By Steve Sailer
05/16/2009
The New York Times Magazine features a long article, My Personal Credit Crisis, by Edmund L. Andrews about America’s least sympathetic-sounding deadbeat, himself:
If there was anybody who should have avoided the mortgage catastrophe, it was I. As an economics reporter for The New York Times, I have been the paper’s chief eyes and ears on the Federal Reserve for the past six years. I watched Alan Greenspan and his successor, Ben S. Bernanke, at close range. I wrote several early-warning articles in 2004 about the spike in go-go mortgages. Before that, I had a hand in covering the Asian financial crisis of 1997, the Russia meltdown in 1998 and the dot-com collapse in 2000. I know a lot about the curveballs that the economy can throw at us. But in 2004, I joined millions of otherwise-sane Americans in what we now know was a catastrophic binge on overpriced real estate and reckless mortgages. Nobody duped or hypnotized me. Like so many others — borrowers, lenders and the Wall Street dealmakers behind them — I just thought I could beat the odds. We all had our reasons. The brokers and dealmakers were scoring huge commissions. Ordinary homebuyers were stretching to get into first houses, or bigger houses, or better neighborhoods. Some were greedy, some were desperate and some were deceived.
Divorce, second marriage, a passel of kids, $4k per month alimony/child support, a big brick house in upscale Silver Spring, MD (conveniently located right on the northern border of DC, next to Chevy Chase), Alt-A mortgage, $50k in credit card debt, beach house rental, new wife loses her silly job as an editor for a foundation, subprime refi, default.
There’s no mention of them even thinking about, as an alternative to refinancing, selling the fancy house after it goes up 10% and moving some place less Silver Springy.
One detail caught my eye: Andrews' says his base salary is $120k, but also "I was earning extra money working overtime at The Times." You get paid overtime for reporting on the Fed for the New York Times? Like if you work 50 hours per week instead of 40, you make, what, $174k annually? Sweet!

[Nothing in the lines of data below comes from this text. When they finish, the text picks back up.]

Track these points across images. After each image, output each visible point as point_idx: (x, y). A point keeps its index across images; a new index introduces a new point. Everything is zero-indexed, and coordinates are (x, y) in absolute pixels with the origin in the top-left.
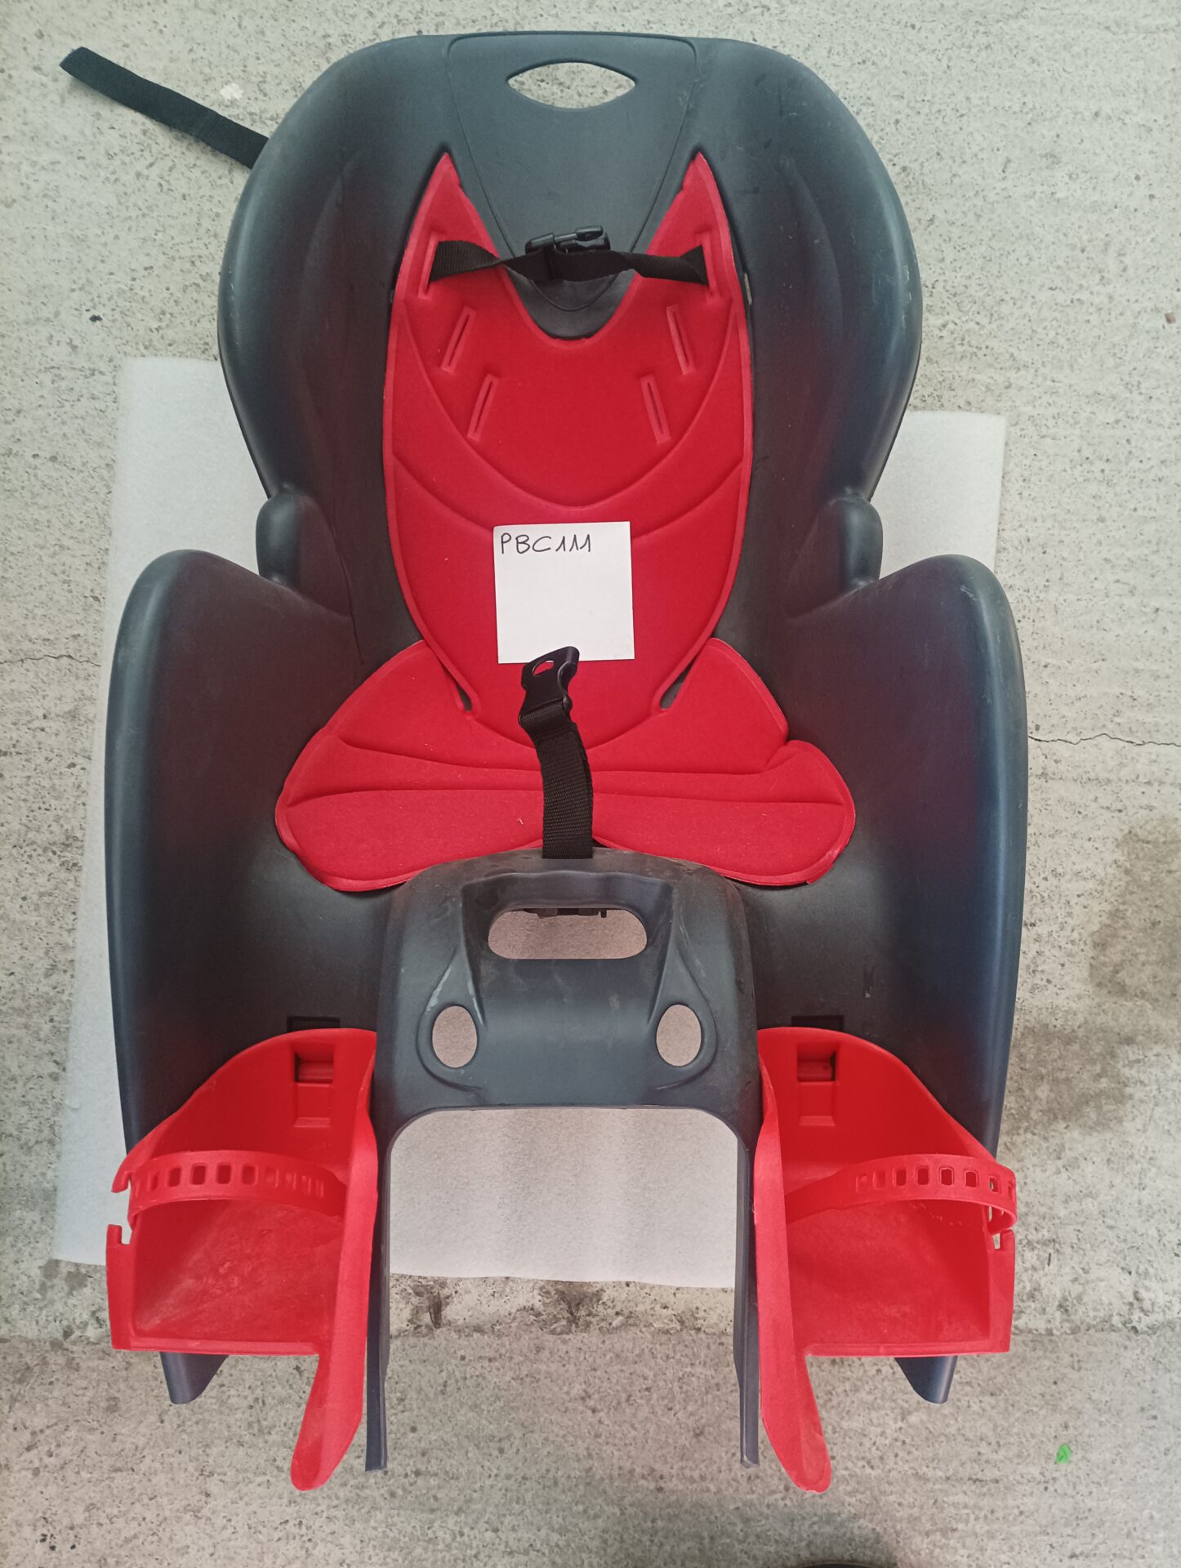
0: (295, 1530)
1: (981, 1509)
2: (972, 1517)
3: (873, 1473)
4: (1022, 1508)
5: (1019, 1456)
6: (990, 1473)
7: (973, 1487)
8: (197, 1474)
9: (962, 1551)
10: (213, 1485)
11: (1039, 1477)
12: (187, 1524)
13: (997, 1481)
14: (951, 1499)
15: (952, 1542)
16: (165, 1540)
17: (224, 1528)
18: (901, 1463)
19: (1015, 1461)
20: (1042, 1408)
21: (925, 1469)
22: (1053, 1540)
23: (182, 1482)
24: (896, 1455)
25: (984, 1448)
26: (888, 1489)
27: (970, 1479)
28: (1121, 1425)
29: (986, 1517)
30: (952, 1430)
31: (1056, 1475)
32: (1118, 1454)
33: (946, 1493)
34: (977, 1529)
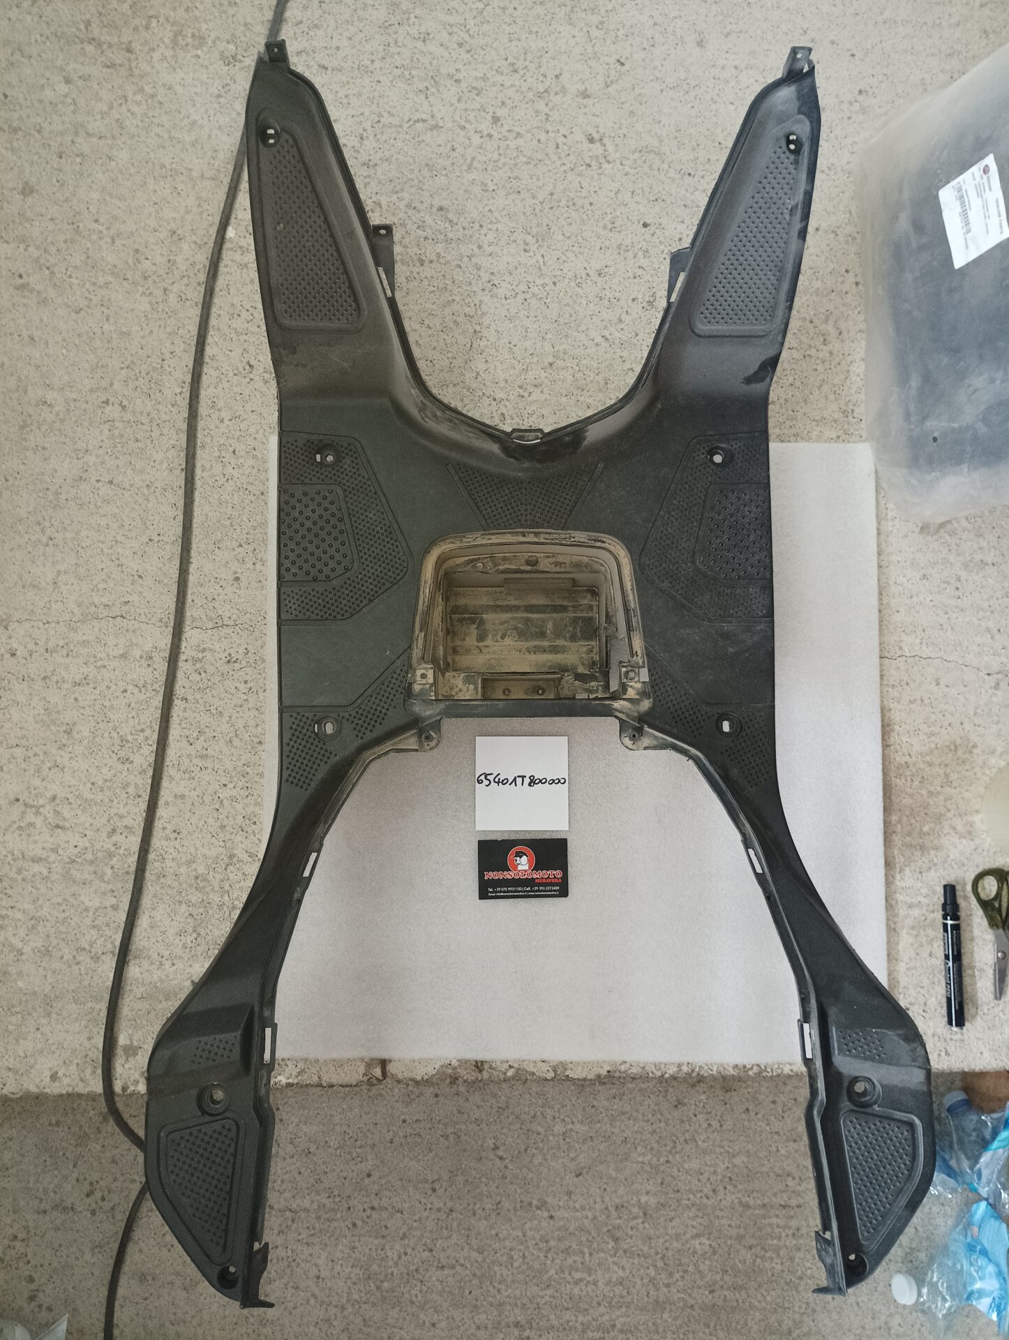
1: (789, 1228)
2: (783, 1235)
6: (795, 1201)
7: (784, 1212)
9: (776, 1261)
13: (801, 1207)
14: (766, 1222)
15: (769, 1254)
18: (729, 1194)
21: (747, 1198)
24: (725, 1188)
25: (790, 1182)
26: (720, 1214)
27: (780, 1205)
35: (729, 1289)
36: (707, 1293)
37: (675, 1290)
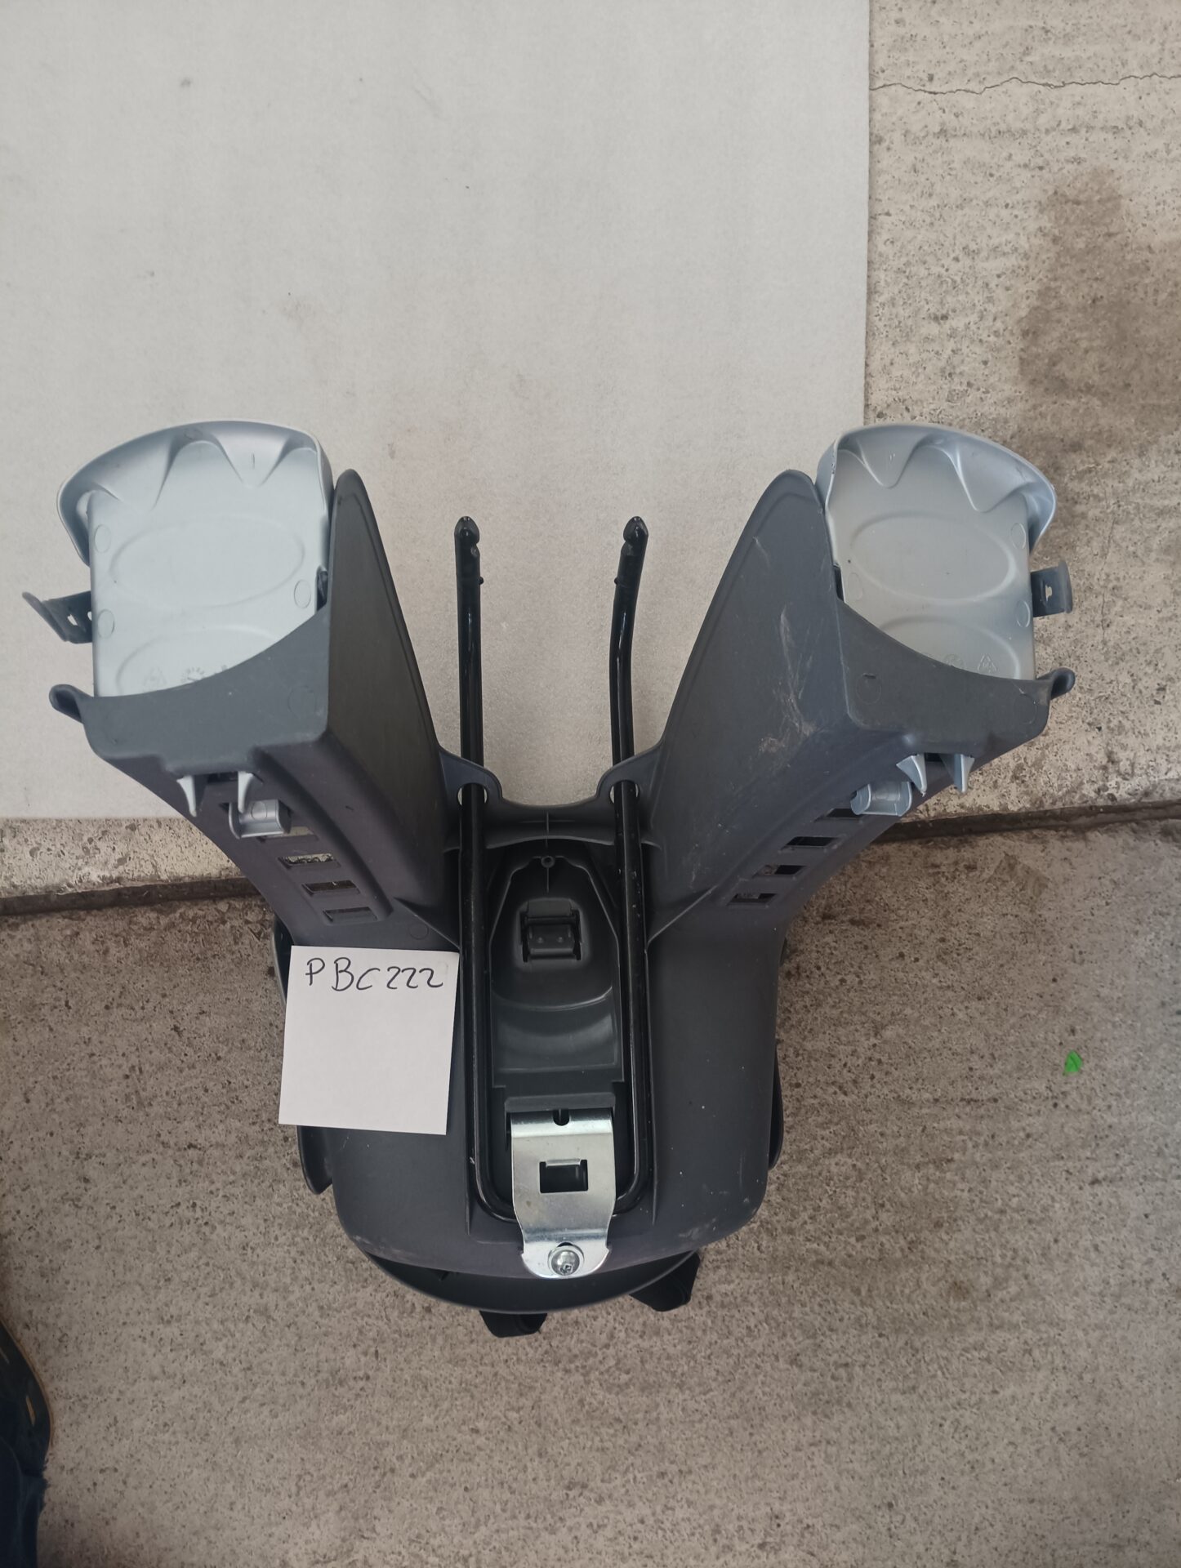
0: (189, 1214)
1: (979, 1134)
2: (970, 1144)
3: (847, 1099)
4: (1028, 1130)
5: (1019, 1069)
6: (986, 1092)
7: (968, 1109)
8: (72, 1158)
9: (960, 1186)
10: (92, 1170)
11: (1046, 1093)
12: (66, 1216)
13: (995, 1100)
14: (942, 1125)
15: (948, 1176)
16: (44, 1235)
17: (109, 1217)
18: (878, 1086)
19: (1015, 1075)
20: (1040, 1011)
21: (908, 1091)
22: (1070, 1164)
23: (56, 1168)
24: (872, 1077)
25: (976, 1063)
26: (867, 1117)
27: (962, 1099)
28: (1139, 1025)
29: (986, 1144)
30: (936, 1043)
31: (1066, 1088)
32: (1139, 1058)
33: (936, 1118)
34: (977, 1157)
35: (888, 1233)
36: (853, 1240)
37: (801, 1239)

The last time I got paid overtime was when I was an 18-year-old fry cook at Burger King. That made perfect sense because the boss could tell exactly when I was working: when I was standing over the vat of boiling oil. Since the age of 20, however, I've had jobs where I mostly tap on keyboards (starting with my HP calculator when I got a summer job in college as a research assistant to a CFO), so nobody can tell when I’m really working versus when I’m just amusing myself. It’s not worth your while to try to figure out what part of the 70 hours per week I’m tapping on a keyboard is work or fun. That’s the reason you hire me: because what amuses me often turns out to be what you need to know.
So, how does the New York Times tell what part of Edmunds' daily routine of surfing the Internet and talking on the phone is work and what part is fun? I guess they just take his word for it, which, having read about his financial probity, doesn’t seem like a smart thing to do.
The article ends:
I was actually beginning to feel sorry for Chase. It seemed to be so flooded with defaulting borrowers that it didn’t have time to foreclose on my house. Eight months after my last payment to the bank, I am still waiting for the ax to fall.Edmund L. Andrews is an economics reporter for The Times and the author of “Busted: Life Inside the Great Mortgage Meltdown,” which will be published next month by W.W. Norton and from which this article is adapted.
So, this guy has been living in Silver Spring rent-free for the last eight months and he’s turned his rent-free life into a book (which I have a suspicion he wrote on a paid book leave sabbatical from the Times), which he’s gotten the New York Times Magazine to promote? No wonder the Times had him covering the Fed. He’s financial freaking genius.